_Problem description_: Produce an exact transcription of the data, with the images left out.

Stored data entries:
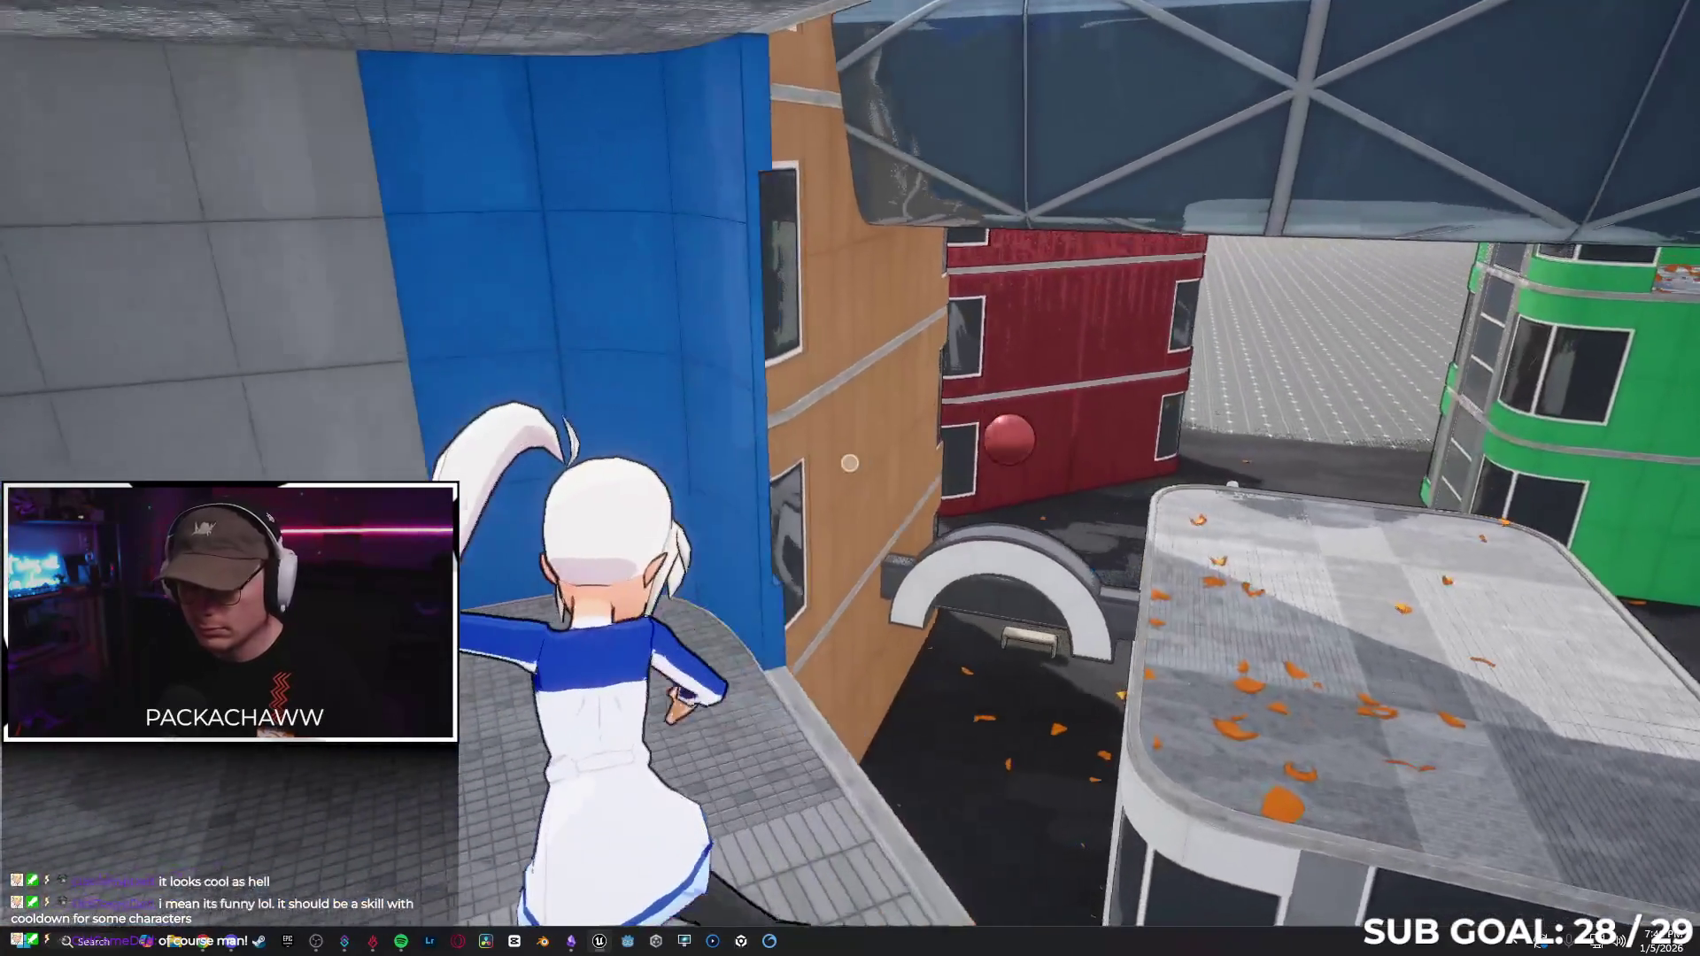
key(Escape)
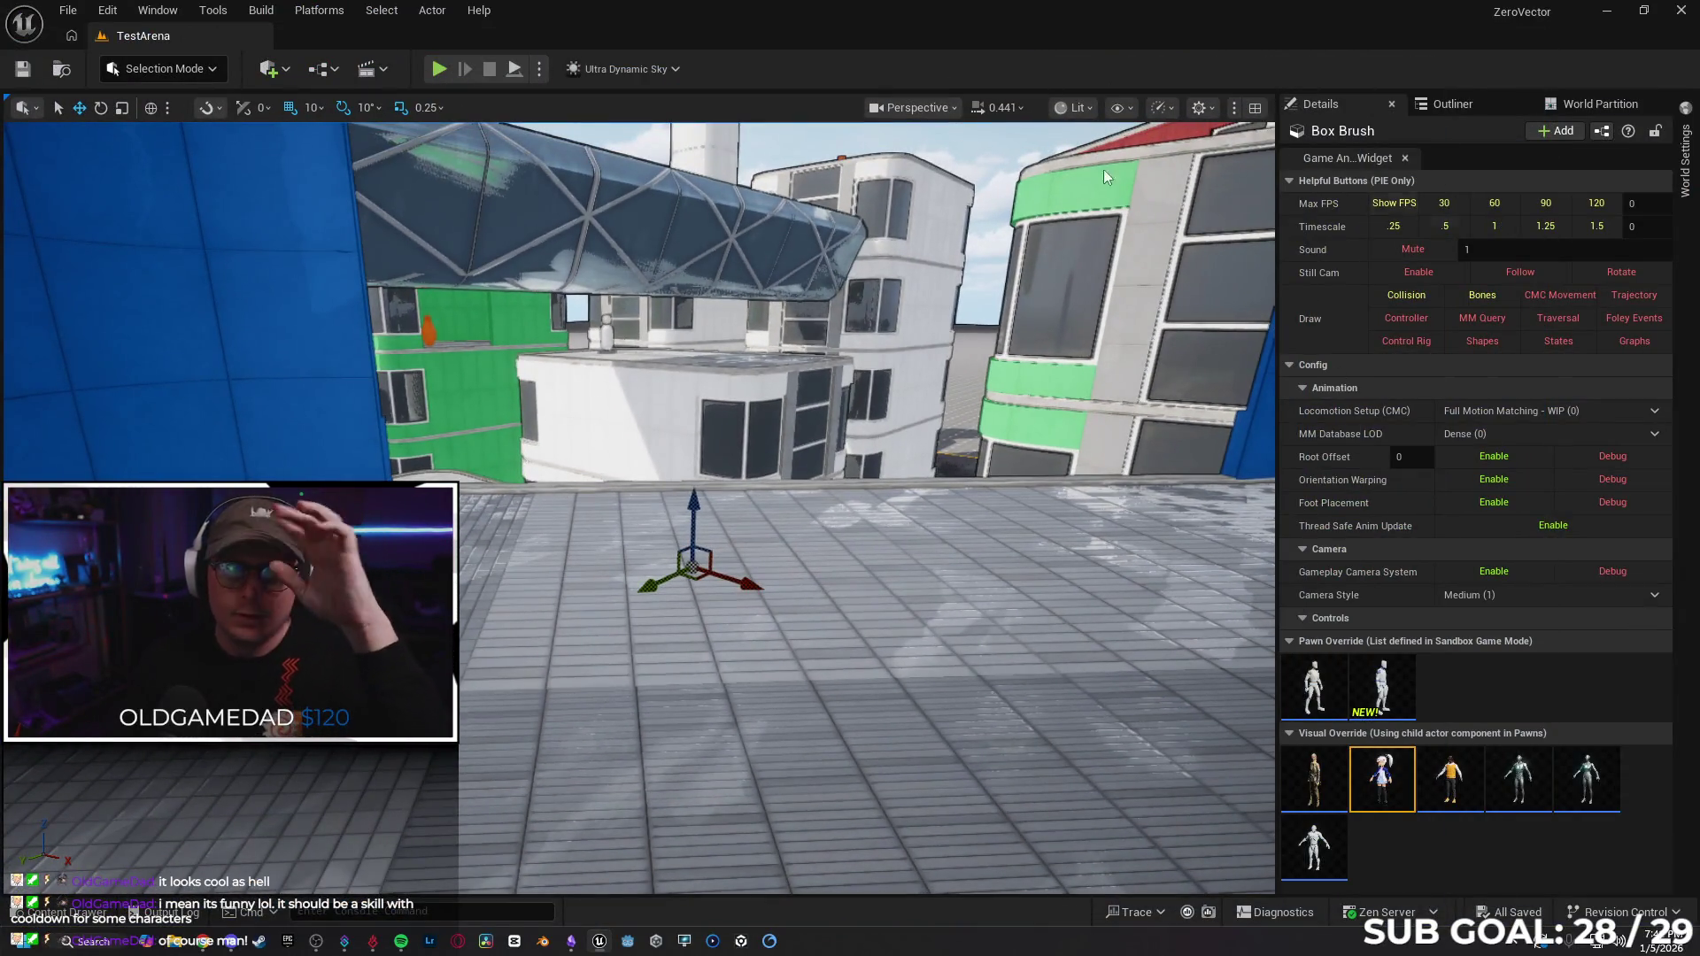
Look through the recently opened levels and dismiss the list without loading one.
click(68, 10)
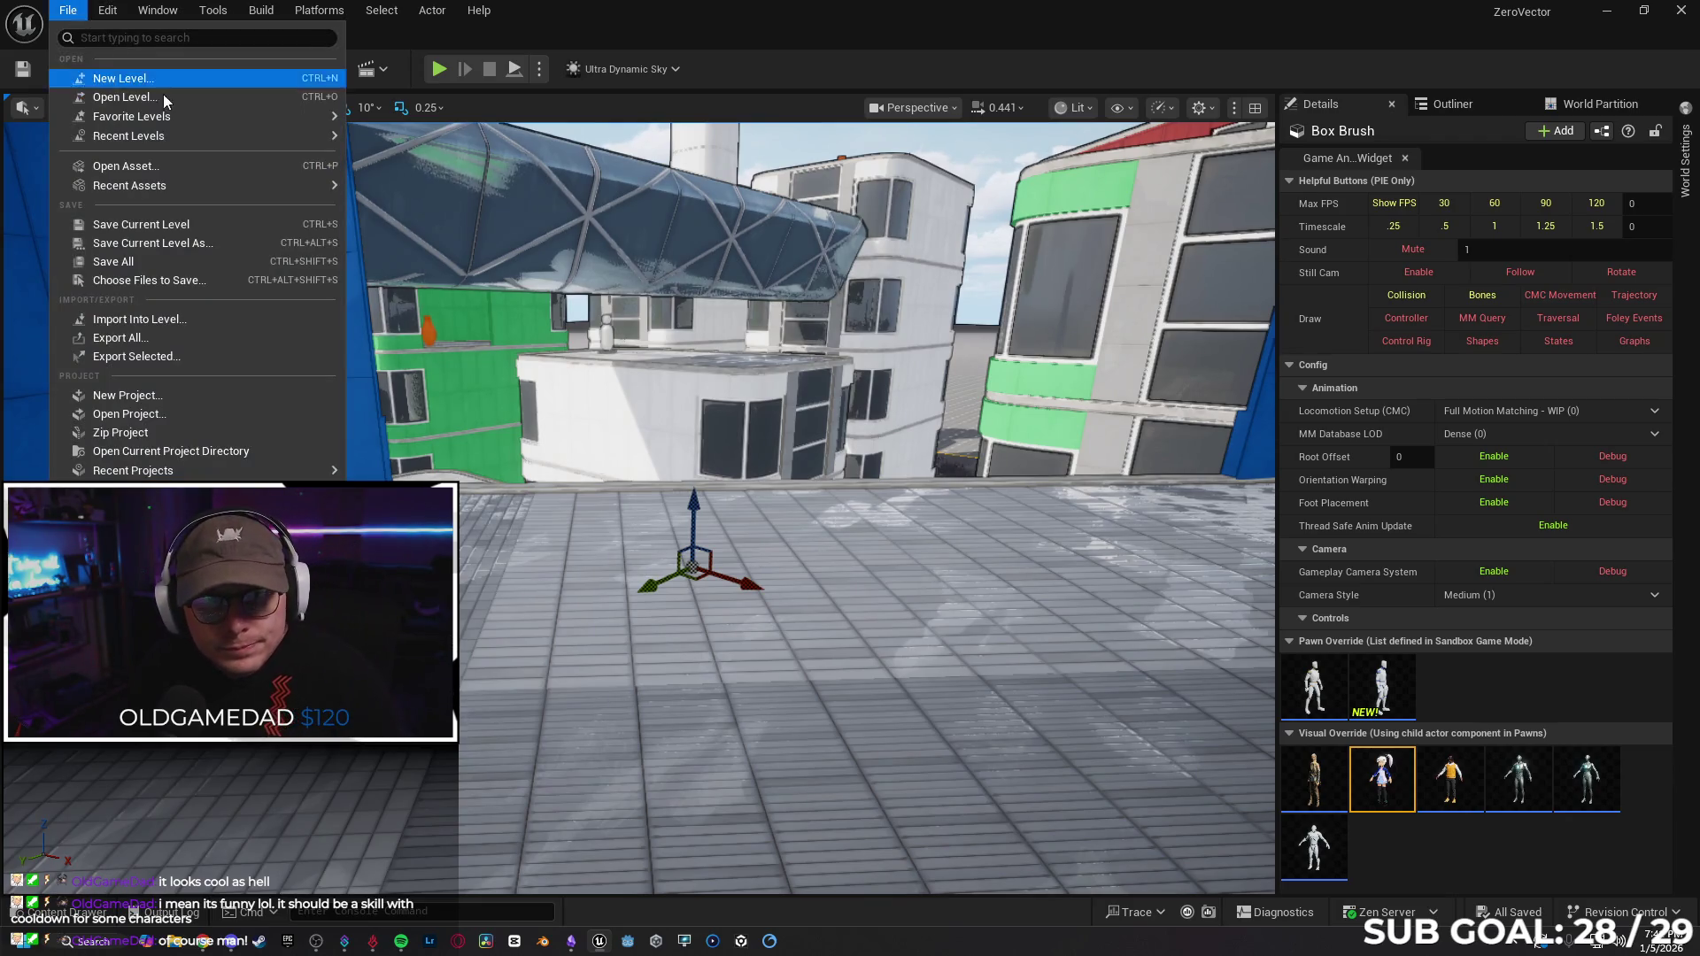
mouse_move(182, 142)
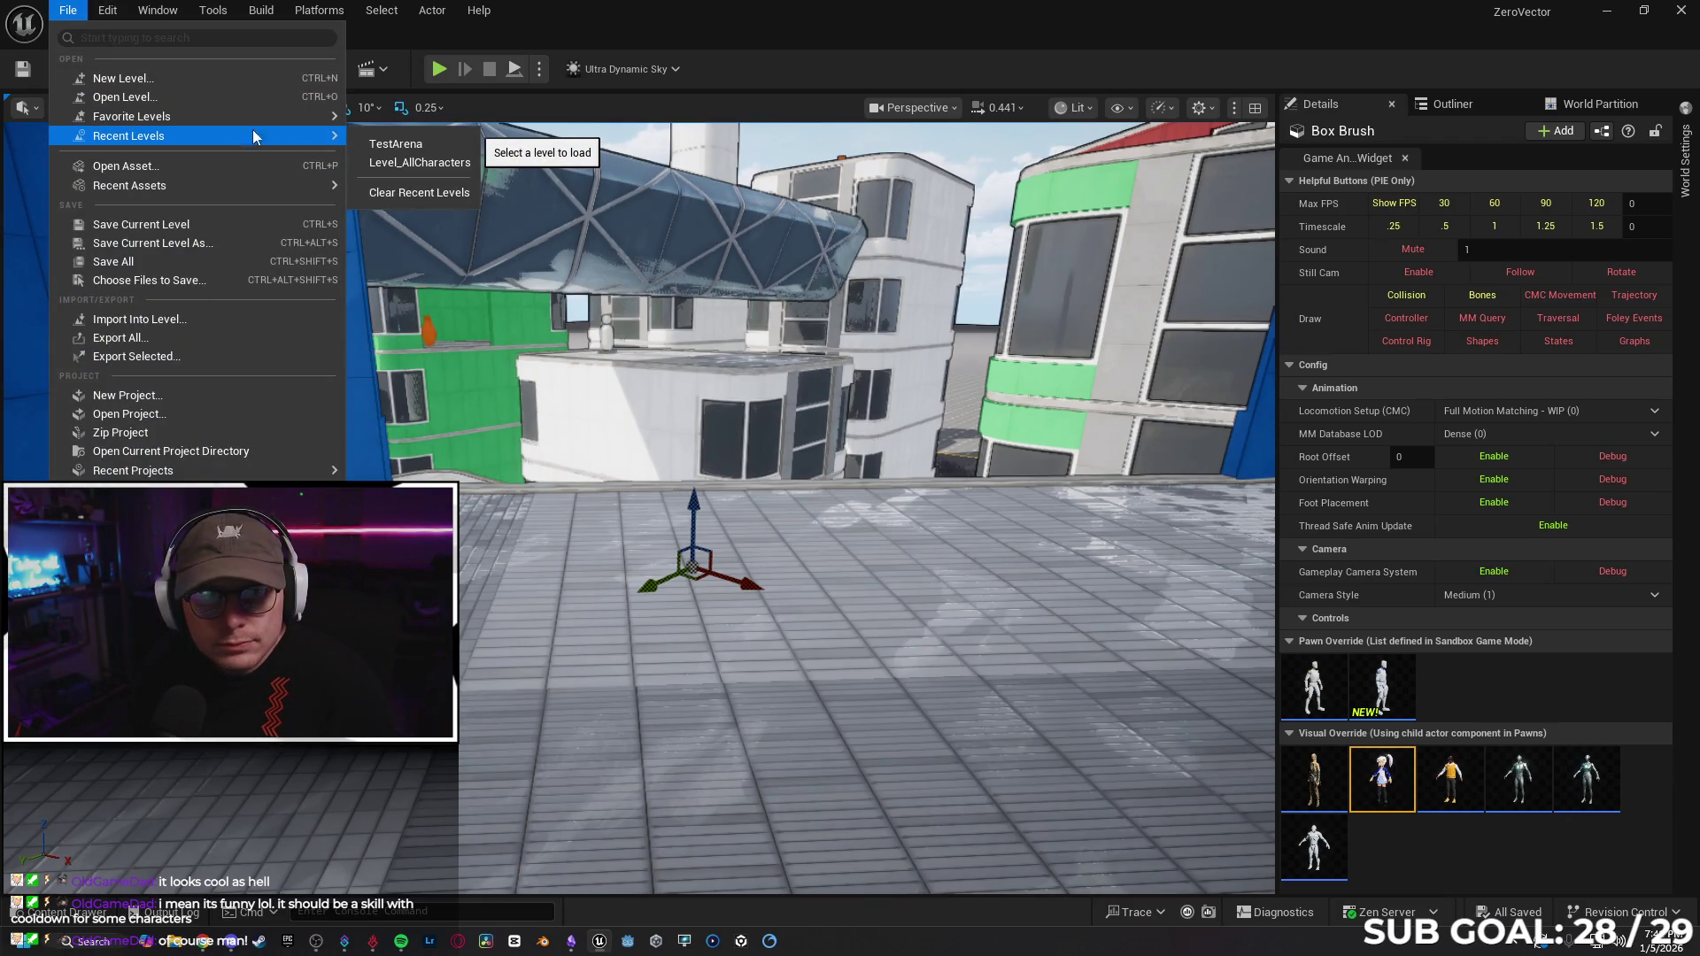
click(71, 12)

_Exercise answer_:
key(Escape)
Look through the recently opened levels and dismiss the list without loading one.
click(68, 10)
mouse_move(182, 142)
click(71, 12)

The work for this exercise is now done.